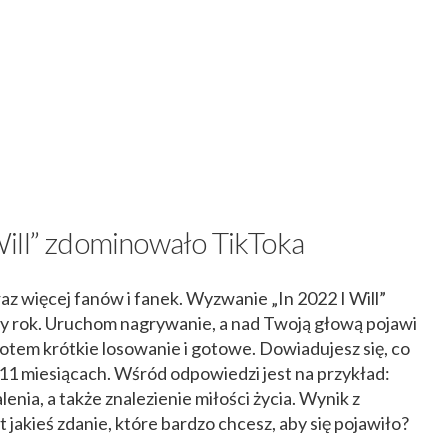
ill” zdominowało TikToka
z więcej fanów i fanek. Wyzwanie „In 2022 I Will”
 rok. Uruchom nagrywanie, a nad Twoją głową pojawi
Potem krótkie losowanie i gotowe. Dowiadujesz się, co
 11 miesiącach. Wśród odpowiedzi jest na przykład:
lenia, a także znalezienie miłości życia. Wynik z
 jakieś zdanie, które bardzo chcesz, aby się pojawiło?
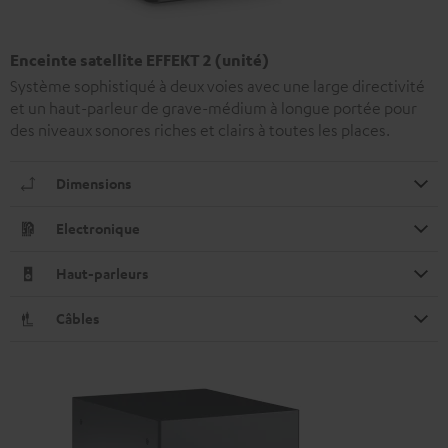
Enceinte satellite EFFEKT 2 (unité)
Système sophistiqué à deux voies avec une large directivité
et un haut-parleur de grave-médium à longue portée pour
des niveaux sonores riches et clairs à toutes les places.
Dimensions
Electronique
Haut-parleurs
Câbles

WORK TASK →
Skip the pictures, then write out every entry exactly.

YOUR RESPONSE →
ill” zdominowało TikToka
z więcej fanów i fanek. Wyzwanie „In 2022 I Will”
 rok. Uruchom nagrywanie, a nad Twoją głową pojawi
Potem krótkie losowanie i gotowe. Dowiadujesz się, co
 11 miesiącach. Wśród odpowiedzi jest na przykład:
lenia, a także znalezienie miłości życia. Wynik z
 jakieś zdanie, które bardzo chcesz, aby się pojawiło?
Enceinte satellite EFFEKT 2 (unité)
Système sophistiqué à deux voies avec une large directivité
et un haut-parleur de grave-médium à longue portée pour
des niveaux sonores riches et clairs à toutes les places.
Dimensions
Electronique
Haut-parleurs
Câbles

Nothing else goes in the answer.